PRESIDENT'S ESSAY
Liberal empire?
POSTED
May 4, 2009

Motyl offers several responses to Ferguson’s advocacy of liberal empire as a way of spreading democratic institutions, capitalist economies, freedom, and Western culture.

First, he notes that liberal empires that promote free trade and democracy might be tied to a particular historical moment: “it is an unwarranted leap in logic to conclude from the British example that all liberal empires can promote free trade and democratic institutions. For all we know, the initial conditions underpinning British success may no longer be present.” Second, Ferguson recognizes that the British empire became formally imperial “unwittingly and unintentionally,” and so exhorting Americans to follow the British model is self-contradictory.


It is also far from clear whether the US could establish the kind of formal empire that the British did. Again, the historical preconditions for that may have been peculiar to the past. In fact, the very success of the British empire diminishes the possibility of another “liberal” empire: “The British Empire’s successful dissemination of democratic and liberal norms means that the United States could never employ force, coercion, and violence to the same degree that Britain was able to in the past. These norms would constrain Americans’ own behavior, and they would also limit the degree to which potential colonies, their neighbors, other states, and the international community would be willing to tolerate American interventions.”
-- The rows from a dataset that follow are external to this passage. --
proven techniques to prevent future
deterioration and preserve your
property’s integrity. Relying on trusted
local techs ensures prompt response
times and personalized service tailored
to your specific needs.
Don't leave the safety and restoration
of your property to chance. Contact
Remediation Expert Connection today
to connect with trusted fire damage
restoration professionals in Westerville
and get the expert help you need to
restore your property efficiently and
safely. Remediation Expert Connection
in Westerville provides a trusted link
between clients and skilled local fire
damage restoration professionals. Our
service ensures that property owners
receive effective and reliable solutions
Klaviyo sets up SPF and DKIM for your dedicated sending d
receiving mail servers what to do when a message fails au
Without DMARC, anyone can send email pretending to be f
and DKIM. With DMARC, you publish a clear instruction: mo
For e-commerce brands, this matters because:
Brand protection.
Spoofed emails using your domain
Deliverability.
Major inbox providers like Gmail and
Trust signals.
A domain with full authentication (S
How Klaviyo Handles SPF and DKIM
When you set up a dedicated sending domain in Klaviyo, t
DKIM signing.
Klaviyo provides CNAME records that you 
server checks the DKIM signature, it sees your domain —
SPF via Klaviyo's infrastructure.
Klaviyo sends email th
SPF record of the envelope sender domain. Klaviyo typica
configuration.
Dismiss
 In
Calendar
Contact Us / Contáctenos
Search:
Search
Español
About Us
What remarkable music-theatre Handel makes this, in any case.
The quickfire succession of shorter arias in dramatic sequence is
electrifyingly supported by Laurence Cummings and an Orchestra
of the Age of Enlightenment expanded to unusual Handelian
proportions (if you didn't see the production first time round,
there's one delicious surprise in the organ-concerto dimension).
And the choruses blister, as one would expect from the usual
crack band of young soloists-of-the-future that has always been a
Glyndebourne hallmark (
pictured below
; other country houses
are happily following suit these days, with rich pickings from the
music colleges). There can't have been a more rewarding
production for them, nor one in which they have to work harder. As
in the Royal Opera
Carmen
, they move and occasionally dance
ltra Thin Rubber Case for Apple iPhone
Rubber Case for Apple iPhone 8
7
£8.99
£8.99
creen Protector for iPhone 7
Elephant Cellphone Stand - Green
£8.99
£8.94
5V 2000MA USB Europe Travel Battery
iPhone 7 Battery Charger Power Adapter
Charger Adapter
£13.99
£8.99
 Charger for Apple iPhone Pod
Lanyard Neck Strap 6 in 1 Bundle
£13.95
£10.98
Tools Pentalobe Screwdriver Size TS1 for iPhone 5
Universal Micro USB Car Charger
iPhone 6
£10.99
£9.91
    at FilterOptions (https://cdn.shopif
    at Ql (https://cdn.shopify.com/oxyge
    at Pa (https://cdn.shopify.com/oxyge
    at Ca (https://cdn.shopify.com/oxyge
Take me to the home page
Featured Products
Plus, it’s not at all clear that empire is the best means for the spread of liberal institutions and ideas: “it is hardly self-evident that, today, empire is the most efficient means of disseminating the benefits of free trade and liberal institutions. Just because the British Empire may have been a vehicle of globalization and liberalism, it does not follow that, today, only empire can promote globalization and liberalism. Nor does it follow that, today, only liberal empire can promote globalization and empire. Indeed, globalization may have its own dynamic—not the least of which is the power of the Internet and financial flows—and democracies have surely multiplied without American or any other kind of imperial intervention.”
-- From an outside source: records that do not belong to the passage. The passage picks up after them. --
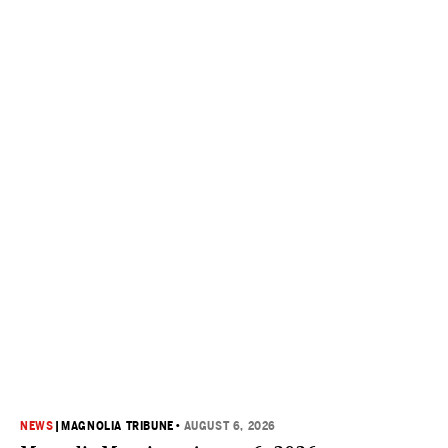
NEWS
|
MAGNOLIA TRIBUNE
•
AUGUST 6, 2026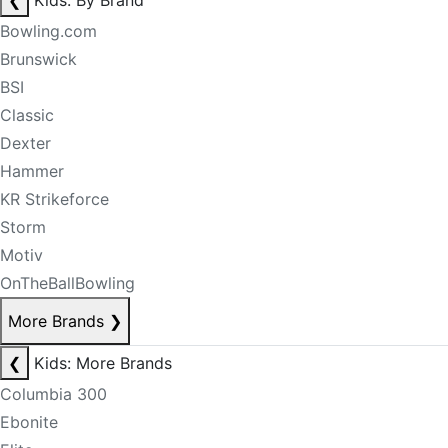
❮
Kids: By Brand
Bowling.com
Brunswick
BSI
Classic
Dexter
Hammer
KR Strikeforce
Storm
Motiv
OnTheBallBowling
More Brands
❯
❮
Kids: More Brands
Columbia 300
Ebonite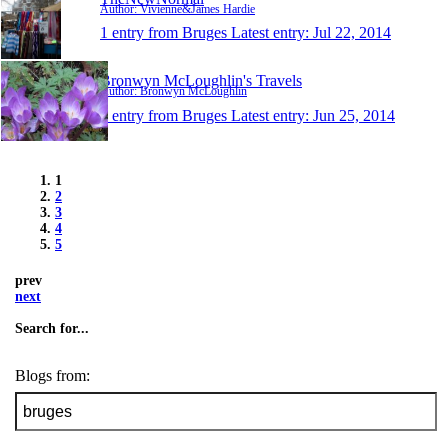
Author: Vivienne&James Hardie
1 entry from Bruges
Latest entry:
Jul 22, 2014
Bronwyn McLoughlin's Travels
Author: Bronwyn McLoughlin
1 entry from Bruges
Latest entry:
Jun 25, 2014
1
2
3
4
5
prev
next
Search for...
Blogs from: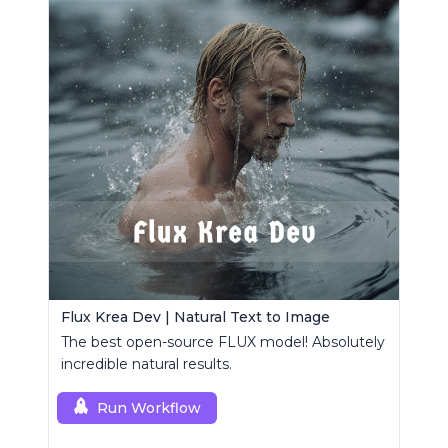
Flux Krea Dev | Natural Text to Image
The best open-source FLUX model! Absolutely
incredible natural results.
Run Workflow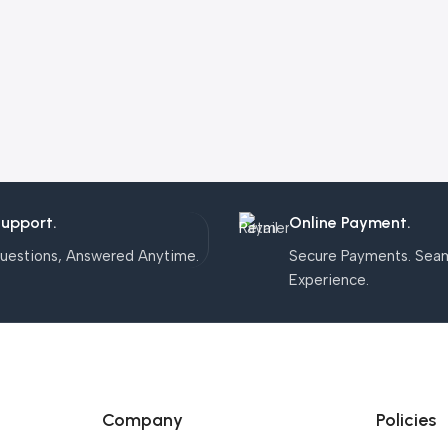
Support.
Online Payment.
uestions, Answered Anytime.
Secure Payments. Sea
Experience.
Company
Policies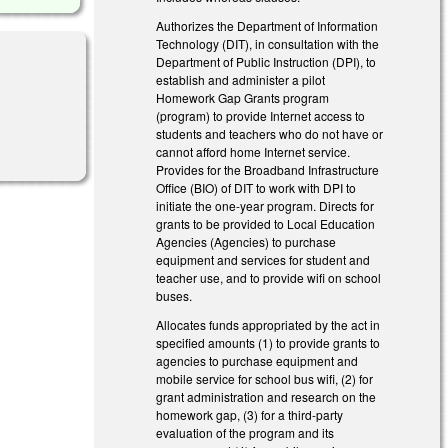
Authorizes the Department of Information
Technology (DIT), in consultation with the
Department of Public Instruction (DPI), to
establish and administer a pilot
Homework Gap Grants program
(program) to provide Internet access to
al)
students and teachers who do not have or
cannot afford home Internet service.
Provides for the Broadband Infrastructure
Office (BIO) of DIT to work with DPI to
initiate the one-year program. Directs for
grants to be provided to Local Education
Agencies (Agencies) to purchase
equipment and services for student and
teacher use, and to provide wifi on school
buses.
Allocates funds appropriated by the act in
specified amounts (1) to provide grants to
agencies to purchase equipment and
mobile service for school bus wifi, (2) for
grant administration and research on the
homework gap, (3) for a third-party
evaluation of the program and its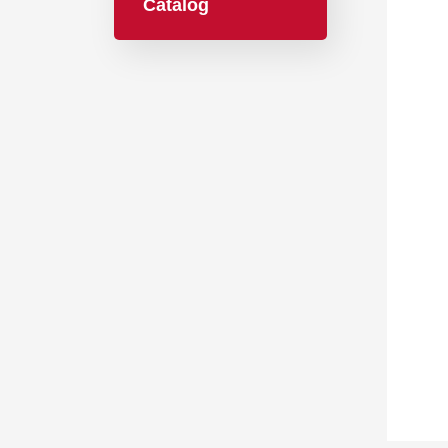
Catalog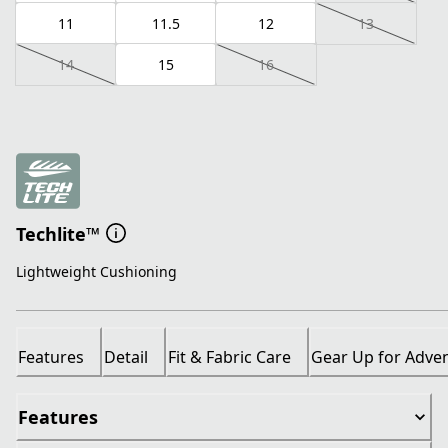
11
11.5
12
13
14
15
16
Techlite™
Lightweight Cushioning
Features
Detail
Fit & Fabric Care
Gear Up for Adve
Features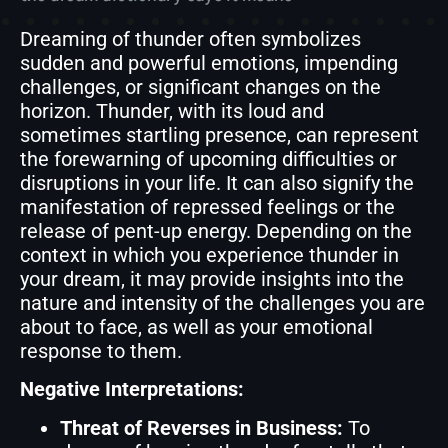
Dreaming of thunder often symbolizes
sudden and powerful emotions, impending
challenges, or significant changes on the
horizon. Thunder, with its loud and
sometimes startling presence, can represent
the forewarning of upcoming difficulties or
disruptions in your life. It can also signify the
manifestation of repressed feelings or the
release of pent-up energy. Depending on the
context in which you experience thunder in
your dream, it may provide insights into the
nature and intensity of the challenges you are
about to face, as well as your emotional
response to them.
Negative Interpretations:
Threat of Reverses in Business:
To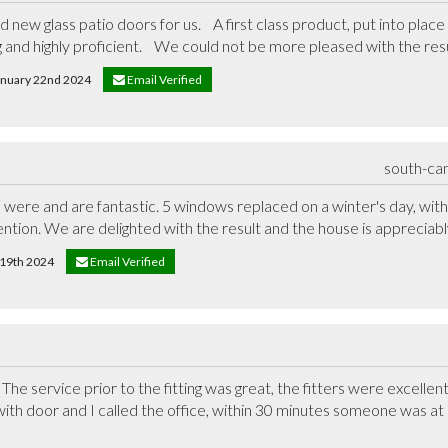
new glass patio doors for us.    A first class product, put into place
 and highly proficient.    We could not be more pleased with the resu
January 22nd 2024
Email Verified
south-ca
re and are fantastic. 5 windows replaced on a winter's day, with ve
tion. We are delighted with the result and the house is appreciab
y 19th 2024
Email Verified
he service prior to the fitting was great, the fitters were excellent
 with door and I called the office, within 30 minutes someone was at 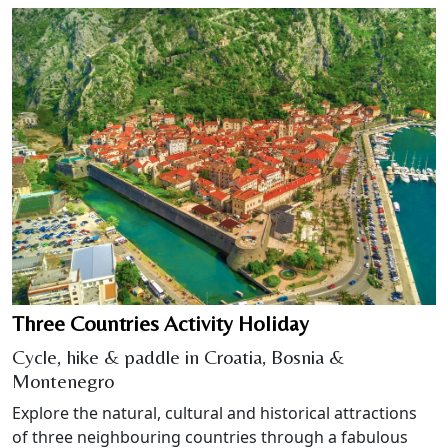
Three Countries Activity Holiday
Cycle, hike & paddle in Croatia, Bosnia &
Montenegro
Explore the natural, cultural and historical attractions
of three neighbouring countries through a fabulous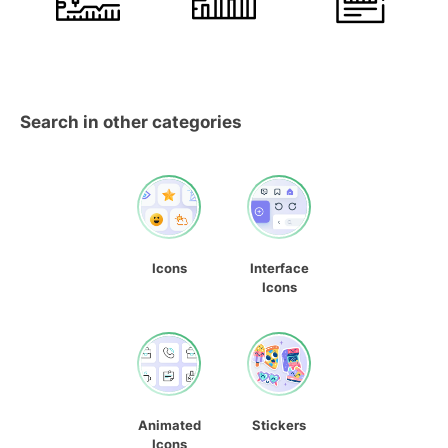
Search in other categories
Icons
Interface
Icons
Animated
Stickers
Icons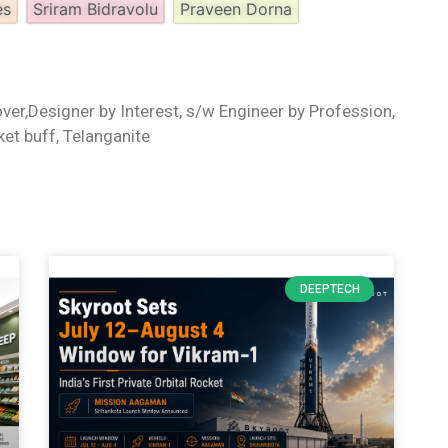
es
Sriram Bidravolu
Praveen Dorna
ver,Designer by Interest, s/w Engineer by Profession,
ket buff, Telanganite
DEEPTECH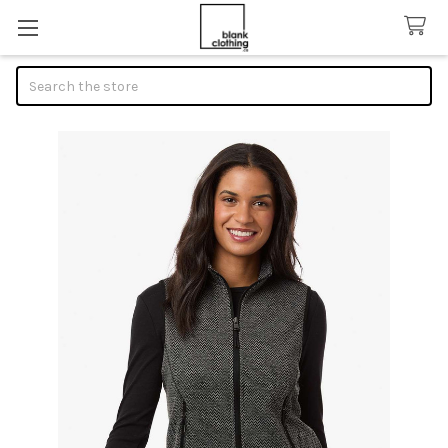
Search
Finally, Americans, as Ferguson explains in details, have been fairly incompetent in the few escapades that approach real colonization: “Even if empires are best suited to fix broken states—a dubious claim that Ferguson wisely refrains from making—America’s alarmingly incompetent performance in post-war Iraq suggests that, even now, the United States continues to be ill-suited to abandon the ‘American approach’ Ferguson derides. And even if that performance miraculously improves, the vast expenditure of military and financial resources that pacifying Iraq involves should lead one to doubt that the United States could fix another broken state anytime soon.”